Das Vorliegen von Haftpflichtversicherungen der niedergelassenen Ärztinnen und Ärzte sowie Zahnärztinnen und Zahnärzte muss von den Ärzte- und Zahnärztekammern ähnlich wie bei den Rechtsanwältinnen und Rechtsanwälten und deren Kammern regelmäßig überprüft werden.

4. Sicherstellung von Beteiligungsrechten und evidenzbasierte Informationen

Die Beteiligungsrechte von Patientinnen und Patienten und ihrer maßgeblichen Organisationen (gemäß der Definition des Gemeinsamen Bundesausschusses) in relevanten Gremien des Gesundheitswesens müssen ausgeweitet werden.

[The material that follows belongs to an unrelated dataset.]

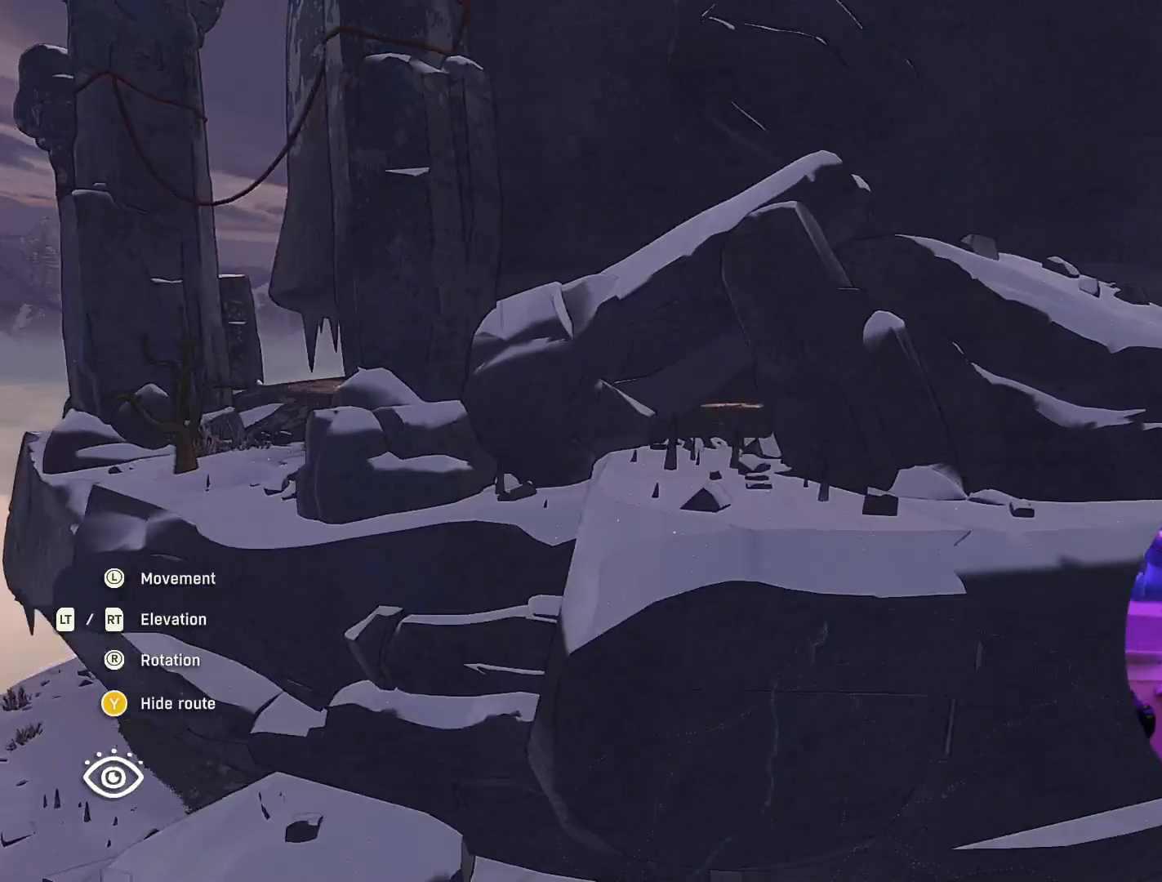
{"buttons": [], "left_stick": "center", "right_stick": "center", "events": [[317, "left_stick", "center"]]}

Insbesondere im Gemeinsamen Bundesausschuss sollte ein Stimmrecht in Verfahrensfragen eingeführt werden.

Auch eine Ausweitung der Patientenbeteiligung in Verfahren der Schlichtungsstellen ist vorzusehen.

Evidenzbasierte Gesundheitsinformationen, die eine souveräne Wahlentscheidung von Patientinnen und Patienten möglich machen können, sind verständlich und leicht zugänglich zu machen.

Damit Patientinnen und Patienten möglichst selbständig ihre Rechte gegenüber Krankenkassen und Leistungserbringern wahrnehmen können, soll die Unabhängige Patientenberatung ausgeweitet werden. Neben der gesetzlichen Krankenversicherung ist auch eine Beteiligung der PKV an der Finanzierung vorzusehen.

5. Transparenz bei Individuellen Gesundheitsleistungen (IGeL)

Durch das Angebot von IGeL-Leistungen wandelt sich das Arzt-Patienten-Verhältnis in ein Anbieter-Kunden-Verhältnis unter ungleichen Voraussetzungen. Patientinnen und Patienten sind nur ungenügend in der Lage, Bedarf, Qualität und Nutzen sowie damit einhergehend die Angemessenheit der entstehenden Kosten zu beurteilen.

Daher ist es besonders wichtig, Vorgaben zu Akquise, Beratung, Vertragsgestaltung und Liquidierung von Individuellen Gesundheitsleistungen in einem Patientenrechtegesetz zu regeln.

Notwendig sind zudem verbindliche Transparenzkriterien für diese so genannten Individuellen Gesundheitsleistungen, die Patientinnen und Patienten vor unangemessenen nicht qualitätsgesicherten Behandlungsinterventionen schützen können.